This book was amazing. It is a story about a mother and her son who are prisoners within an eleven-by-eleven room.
Jack and Ma live everyday by routine. They have Watch to tell them when to wake-up, eat, and sleep as Skylight doesn’t allow God’s face to shine into the room very much. To Jack, this room with all of his inanimate friends, Sundaytreat, and Wardrobe is all he has ever known. To Ma, this is the prison she has endured for 7 years to keep Jack safe from Old Nick, the twisted man who first abducted Ma when she was 19. But at the age of five, Jack is becoming more curious about Outside, fueling Ma’s desperation to escape. Together, they hatch a plan to outsmart Old Nick, and get Jack Outside to find help. But can they adjust to a new world after Room?

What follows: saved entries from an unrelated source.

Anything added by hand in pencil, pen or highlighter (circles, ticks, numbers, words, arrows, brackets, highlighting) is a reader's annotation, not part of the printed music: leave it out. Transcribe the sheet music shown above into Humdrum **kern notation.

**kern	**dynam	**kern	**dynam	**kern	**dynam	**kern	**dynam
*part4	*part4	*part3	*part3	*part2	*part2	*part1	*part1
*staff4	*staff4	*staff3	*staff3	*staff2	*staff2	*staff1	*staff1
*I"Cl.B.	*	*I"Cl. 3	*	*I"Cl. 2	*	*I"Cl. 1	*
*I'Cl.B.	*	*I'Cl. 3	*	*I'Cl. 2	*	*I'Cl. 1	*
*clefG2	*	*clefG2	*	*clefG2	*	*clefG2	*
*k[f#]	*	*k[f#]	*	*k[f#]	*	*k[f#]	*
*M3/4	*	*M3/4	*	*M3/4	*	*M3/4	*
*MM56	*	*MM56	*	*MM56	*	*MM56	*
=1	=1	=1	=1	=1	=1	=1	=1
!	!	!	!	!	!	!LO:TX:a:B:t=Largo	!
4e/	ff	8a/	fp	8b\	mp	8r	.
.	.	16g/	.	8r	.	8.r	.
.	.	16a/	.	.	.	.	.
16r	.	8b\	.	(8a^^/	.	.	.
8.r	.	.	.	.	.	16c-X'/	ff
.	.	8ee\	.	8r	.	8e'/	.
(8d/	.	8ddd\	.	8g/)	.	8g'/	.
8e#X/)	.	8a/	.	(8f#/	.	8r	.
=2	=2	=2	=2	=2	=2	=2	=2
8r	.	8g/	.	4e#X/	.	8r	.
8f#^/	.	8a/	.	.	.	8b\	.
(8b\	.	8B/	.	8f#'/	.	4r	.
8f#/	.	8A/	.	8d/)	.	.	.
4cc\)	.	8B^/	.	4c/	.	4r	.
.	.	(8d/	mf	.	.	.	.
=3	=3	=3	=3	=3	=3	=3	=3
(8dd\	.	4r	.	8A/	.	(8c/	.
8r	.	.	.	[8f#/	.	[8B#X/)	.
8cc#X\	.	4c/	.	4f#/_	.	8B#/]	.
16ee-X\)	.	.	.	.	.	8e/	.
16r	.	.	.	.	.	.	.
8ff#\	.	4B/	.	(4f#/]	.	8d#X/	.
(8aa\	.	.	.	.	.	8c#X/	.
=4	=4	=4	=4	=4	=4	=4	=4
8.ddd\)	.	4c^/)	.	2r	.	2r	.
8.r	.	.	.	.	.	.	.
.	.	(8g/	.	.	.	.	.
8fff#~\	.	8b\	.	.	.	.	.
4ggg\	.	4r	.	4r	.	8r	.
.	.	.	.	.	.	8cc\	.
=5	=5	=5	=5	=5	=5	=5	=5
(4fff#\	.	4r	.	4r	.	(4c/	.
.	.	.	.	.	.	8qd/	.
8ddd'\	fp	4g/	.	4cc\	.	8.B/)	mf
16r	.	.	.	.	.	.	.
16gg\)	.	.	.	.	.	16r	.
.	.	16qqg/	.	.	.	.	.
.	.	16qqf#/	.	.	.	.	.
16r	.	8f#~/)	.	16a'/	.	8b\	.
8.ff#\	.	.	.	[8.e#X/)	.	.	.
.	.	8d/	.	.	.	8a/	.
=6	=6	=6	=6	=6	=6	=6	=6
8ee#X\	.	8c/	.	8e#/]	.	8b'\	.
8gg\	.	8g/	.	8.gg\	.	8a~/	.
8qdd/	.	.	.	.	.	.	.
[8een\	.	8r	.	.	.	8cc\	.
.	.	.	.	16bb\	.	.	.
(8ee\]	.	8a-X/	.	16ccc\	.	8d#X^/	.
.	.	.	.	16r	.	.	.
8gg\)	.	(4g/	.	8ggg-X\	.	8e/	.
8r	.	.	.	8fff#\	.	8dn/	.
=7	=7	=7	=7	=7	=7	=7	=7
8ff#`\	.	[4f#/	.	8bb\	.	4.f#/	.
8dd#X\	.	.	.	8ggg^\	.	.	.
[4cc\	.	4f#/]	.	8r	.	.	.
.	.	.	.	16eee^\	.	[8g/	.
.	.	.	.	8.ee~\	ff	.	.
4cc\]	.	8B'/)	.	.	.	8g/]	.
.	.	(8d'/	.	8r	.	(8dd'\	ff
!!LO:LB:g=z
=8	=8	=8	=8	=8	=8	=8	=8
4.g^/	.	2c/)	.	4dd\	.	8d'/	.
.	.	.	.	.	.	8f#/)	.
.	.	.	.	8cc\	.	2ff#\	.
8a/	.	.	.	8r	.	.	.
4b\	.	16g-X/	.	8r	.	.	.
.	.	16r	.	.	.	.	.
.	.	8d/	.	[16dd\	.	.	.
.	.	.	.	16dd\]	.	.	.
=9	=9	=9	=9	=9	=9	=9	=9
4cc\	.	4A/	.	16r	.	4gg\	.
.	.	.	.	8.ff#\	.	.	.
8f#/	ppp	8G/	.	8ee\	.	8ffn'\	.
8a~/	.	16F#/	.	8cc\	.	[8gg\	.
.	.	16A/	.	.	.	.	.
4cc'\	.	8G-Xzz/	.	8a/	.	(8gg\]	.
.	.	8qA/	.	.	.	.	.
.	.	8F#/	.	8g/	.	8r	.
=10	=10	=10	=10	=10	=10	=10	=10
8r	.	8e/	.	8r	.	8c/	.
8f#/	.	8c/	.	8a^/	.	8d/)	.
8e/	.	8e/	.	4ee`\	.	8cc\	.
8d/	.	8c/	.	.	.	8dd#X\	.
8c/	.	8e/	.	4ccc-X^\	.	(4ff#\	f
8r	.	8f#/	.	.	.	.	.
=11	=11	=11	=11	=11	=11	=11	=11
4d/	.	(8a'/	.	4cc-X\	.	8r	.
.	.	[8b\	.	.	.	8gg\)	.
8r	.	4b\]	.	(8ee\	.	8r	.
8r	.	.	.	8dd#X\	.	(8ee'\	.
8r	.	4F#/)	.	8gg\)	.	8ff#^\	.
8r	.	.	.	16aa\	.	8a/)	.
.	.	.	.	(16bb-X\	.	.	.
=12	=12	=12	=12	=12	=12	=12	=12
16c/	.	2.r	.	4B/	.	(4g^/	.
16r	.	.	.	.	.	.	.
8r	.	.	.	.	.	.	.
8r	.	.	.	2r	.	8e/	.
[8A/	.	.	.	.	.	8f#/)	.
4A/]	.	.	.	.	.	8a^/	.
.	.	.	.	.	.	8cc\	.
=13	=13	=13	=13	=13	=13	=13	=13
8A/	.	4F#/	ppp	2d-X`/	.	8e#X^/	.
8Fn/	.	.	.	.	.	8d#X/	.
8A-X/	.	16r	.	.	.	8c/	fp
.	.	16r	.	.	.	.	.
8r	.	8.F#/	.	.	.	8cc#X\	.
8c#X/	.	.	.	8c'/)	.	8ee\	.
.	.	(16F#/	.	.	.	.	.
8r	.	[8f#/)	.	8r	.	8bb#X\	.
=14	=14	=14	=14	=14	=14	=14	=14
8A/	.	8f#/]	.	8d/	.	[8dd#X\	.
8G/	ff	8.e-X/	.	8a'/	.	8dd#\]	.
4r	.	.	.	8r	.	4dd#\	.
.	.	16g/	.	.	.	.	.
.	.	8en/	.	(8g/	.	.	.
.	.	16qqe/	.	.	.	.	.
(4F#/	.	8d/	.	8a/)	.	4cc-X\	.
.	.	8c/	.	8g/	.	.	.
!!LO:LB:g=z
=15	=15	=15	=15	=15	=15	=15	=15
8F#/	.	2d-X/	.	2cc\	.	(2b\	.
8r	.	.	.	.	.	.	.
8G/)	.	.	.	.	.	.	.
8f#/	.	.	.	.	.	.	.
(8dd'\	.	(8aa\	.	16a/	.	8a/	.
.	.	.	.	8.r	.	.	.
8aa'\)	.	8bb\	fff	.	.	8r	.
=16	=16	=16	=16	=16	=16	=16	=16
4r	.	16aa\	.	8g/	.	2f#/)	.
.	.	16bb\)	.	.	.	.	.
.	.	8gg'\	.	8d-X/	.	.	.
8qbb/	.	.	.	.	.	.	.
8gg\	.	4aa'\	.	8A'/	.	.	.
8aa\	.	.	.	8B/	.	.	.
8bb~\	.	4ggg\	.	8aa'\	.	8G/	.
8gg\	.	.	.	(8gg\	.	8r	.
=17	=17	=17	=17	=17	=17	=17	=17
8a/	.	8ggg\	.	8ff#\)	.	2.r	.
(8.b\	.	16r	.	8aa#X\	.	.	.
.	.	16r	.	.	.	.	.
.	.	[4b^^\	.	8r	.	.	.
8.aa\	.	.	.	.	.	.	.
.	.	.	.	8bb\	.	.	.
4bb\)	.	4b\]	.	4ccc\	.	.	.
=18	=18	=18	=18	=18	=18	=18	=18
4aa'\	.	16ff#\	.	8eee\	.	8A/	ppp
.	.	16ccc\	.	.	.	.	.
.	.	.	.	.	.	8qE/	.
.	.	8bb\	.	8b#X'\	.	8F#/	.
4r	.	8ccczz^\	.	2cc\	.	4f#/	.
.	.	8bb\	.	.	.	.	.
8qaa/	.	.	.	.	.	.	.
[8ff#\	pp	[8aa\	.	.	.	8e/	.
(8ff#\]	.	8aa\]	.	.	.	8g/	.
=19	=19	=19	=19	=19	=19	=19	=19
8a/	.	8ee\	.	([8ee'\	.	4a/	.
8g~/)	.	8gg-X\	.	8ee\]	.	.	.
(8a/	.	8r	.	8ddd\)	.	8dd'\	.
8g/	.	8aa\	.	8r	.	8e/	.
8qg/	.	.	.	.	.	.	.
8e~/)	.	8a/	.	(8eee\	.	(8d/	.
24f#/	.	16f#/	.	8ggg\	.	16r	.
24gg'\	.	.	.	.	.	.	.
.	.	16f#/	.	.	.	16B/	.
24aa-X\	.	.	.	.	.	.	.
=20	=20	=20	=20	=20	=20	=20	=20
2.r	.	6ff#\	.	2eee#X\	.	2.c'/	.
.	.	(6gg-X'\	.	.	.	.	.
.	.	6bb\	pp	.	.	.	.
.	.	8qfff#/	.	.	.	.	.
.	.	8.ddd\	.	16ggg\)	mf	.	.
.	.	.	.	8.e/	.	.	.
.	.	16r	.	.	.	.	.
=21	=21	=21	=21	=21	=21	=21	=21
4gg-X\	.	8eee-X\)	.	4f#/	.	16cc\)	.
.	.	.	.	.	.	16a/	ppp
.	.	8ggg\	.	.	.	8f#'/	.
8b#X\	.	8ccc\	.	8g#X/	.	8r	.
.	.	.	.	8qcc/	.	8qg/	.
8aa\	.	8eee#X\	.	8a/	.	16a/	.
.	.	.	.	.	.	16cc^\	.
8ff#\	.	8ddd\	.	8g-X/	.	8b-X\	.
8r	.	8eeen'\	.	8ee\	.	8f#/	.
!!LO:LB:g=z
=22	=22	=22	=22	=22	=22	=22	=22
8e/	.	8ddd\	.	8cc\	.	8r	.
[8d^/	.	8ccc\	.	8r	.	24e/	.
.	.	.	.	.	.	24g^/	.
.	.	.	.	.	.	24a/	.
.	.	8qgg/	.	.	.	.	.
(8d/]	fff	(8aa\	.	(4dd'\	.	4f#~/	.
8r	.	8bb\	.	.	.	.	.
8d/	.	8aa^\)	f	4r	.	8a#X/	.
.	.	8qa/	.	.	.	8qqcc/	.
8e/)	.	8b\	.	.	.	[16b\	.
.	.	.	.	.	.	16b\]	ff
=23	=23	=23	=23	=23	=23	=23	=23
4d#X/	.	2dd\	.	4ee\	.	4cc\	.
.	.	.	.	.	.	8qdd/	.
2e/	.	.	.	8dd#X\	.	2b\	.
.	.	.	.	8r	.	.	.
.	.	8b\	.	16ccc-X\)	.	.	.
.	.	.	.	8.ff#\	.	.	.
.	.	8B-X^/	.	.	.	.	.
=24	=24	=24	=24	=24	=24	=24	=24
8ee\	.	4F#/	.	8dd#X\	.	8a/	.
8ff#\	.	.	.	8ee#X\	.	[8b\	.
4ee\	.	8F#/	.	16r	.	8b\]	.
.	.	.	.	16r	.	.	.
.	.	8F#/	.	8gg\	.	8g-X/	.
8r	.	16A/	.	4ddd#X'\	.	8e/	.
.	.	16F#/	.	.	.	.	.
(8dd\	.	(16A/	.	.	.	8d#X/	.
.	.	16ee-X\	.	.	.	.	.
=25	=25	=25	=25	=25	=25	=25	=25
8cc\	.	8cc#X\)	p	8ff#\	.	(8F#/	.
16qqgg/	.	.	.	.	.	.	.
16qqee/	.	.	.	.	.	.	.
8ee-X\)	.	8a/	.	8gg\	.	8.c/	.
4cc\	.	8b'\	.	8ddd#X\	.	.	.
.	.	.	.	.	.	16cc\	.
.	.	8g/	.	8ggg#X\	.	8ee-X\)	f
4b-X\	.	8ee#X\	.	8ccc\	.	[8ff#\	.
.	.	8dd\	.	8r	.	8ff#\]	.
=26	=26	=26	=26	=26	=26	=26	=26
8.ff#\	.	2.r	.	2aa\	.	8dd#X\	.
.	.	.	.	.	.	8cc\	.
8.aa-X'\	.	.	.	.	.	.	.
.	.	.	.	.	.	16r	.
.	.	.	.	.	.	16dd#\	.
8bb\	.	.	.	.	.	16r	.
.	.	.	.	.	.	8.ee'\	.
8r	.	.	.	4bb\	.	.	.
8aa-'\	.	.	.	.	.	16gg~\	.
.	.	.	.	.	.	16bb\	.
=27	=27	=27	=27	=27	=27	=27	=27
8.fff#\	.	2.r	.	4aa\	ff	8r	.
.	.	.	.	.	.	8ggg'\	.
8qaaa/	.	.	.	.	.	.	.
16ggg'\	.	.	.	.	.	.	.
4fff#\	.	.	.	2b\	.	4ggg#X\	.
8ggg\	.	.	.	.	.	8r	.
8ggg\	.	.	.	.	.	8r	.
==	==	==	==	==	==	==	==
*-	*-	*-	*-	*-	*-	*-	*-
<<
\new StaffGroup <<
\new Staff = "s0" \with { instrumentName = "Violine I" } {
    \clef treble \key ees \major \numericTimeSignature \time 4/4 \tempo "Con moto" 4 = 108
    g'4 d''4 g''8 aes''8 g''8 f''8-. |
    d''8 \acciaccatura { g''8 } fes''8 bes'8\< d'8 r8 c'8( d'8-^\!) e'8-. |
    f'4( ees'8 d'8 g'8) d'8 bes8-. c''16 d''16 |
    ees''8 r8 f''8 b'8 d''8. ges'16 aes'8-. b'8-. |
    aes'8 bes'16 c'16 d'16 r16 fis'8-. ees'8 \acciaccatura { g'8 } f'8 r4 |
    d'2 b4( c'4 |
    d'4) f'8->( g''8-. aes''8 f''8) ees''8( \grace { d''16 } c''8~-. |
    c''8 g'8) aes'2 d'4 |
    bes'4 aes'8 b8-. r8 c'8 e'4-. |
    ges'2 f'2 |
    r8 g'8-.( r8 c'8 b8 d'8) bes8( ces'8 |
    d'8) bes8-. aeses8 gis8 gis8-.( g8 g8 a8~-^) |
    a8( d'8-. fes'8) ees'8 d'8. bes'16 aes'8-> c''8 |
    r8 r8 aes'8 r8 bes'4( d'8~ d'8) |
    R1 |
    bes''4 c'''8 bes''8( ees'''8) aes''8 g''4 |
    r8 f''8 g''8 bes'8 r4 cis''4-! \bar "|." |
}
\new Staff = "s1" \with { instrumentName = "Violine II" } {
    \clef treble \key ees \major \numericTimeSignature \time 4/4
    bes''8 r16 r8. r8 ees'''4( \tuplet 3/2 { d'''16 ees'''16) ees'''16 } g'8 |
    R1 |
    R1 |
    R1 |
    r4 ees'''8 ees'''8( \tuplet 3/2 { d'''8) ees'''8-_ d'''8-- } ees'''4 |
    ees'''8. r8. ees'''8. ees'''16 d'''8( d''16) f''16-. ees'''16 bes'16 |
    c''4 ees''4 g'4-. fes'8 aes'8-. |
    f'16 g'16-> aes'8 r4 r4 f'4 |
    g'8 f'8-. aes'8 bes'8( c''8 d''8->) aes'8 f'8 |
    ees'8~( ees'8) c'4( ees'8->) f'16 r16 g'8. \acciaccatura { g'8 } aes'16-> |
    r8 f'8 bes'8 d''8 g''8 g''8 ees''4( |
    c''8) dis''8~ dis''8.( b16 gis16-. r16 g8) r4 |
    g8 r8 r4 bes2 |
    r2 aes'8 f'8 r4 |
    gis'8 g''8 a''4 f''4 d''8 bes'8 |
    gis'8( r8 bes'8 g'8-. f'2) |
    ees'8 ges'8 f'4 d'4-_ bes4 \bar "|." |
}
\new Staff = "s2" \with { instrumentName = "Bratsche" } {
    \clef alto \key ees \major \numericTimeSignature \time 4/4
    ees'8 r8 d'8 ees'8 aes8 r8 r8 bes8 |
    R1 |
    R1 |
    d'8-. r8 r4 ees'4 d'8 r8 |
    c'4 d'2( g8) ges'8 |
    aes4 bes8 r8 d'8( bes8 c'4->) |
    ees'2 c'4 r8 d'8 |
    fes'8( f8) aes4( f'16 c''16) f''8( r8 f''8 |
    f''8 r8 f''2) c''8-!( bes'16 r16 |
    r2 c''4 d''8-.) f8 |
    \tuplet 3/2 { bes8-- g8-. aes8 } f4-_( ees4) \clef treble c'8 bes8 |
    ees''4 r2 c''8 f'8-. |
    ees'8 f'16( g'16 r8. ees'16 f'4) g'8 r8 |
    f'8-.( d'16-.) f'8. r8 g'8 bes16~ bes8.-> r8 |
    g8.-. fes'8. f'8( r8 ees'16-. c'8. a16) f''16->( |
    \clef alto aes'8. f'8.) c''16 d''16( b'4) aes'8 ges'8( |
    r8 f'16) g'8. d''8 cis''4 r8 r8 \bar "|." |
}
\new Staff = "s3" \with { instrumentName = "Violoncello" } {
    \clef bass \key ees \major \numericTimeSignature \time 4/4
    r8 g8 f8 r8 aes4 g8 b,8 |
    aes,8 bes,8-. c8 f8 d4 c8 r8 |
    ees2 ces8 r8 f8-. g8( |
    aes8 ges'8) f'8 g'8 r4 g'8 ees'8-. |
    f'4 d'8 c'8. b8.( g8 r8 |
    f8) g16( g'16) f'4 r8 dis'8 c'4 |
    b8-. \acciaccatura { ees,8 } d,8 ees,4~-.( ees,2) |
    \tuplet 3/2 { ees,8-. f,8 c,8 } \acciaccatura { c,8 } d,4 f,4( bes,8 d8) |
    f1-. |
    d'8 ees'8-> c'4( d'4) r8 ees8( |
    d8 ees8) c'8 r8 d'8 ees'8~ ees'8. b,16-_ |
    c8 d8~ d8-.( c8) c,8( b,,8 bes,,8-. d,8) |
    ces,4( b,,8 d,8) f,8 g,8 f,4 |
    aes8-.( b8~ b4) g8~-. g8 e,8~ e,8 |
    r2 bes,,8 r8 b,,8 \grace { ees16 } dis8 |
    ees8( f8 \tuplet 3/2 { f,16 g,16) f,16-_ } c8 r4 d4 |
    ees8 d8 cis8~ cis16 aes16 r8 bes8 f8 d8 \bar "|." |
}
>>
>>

This story is told entirely in Jack’s voice, allowing the story to develop as Jack develops. Instead of becoming the horror story that it could have been, Jack believes that everything in room is wonderful and an adventure. He is safe in Room where it is only him and Ma. Through Jack, Emma Donoghue portrays the ease with which young children adapt to new environments. As Jack grows, he watches as Ma slowly begins to withdraw. It is only when a crisis occurs, and Jack is taken from Ma to live with Grandma and Steppa, that we see him fully begin to shed the life of Room. Overall a story about perseverance, trust, empathy, fear, and dependence, Room will make you ask, “Could I have survived?”
Room was longlisted for the Booker prize, has won the Roger’s Writers’ Trust Fiction prize, and was a finalist for the GG award. It has garnered good reviews from Quill and Quire, Globe and Mail, and has been called a “gem” by Nicola Barr from Guardian.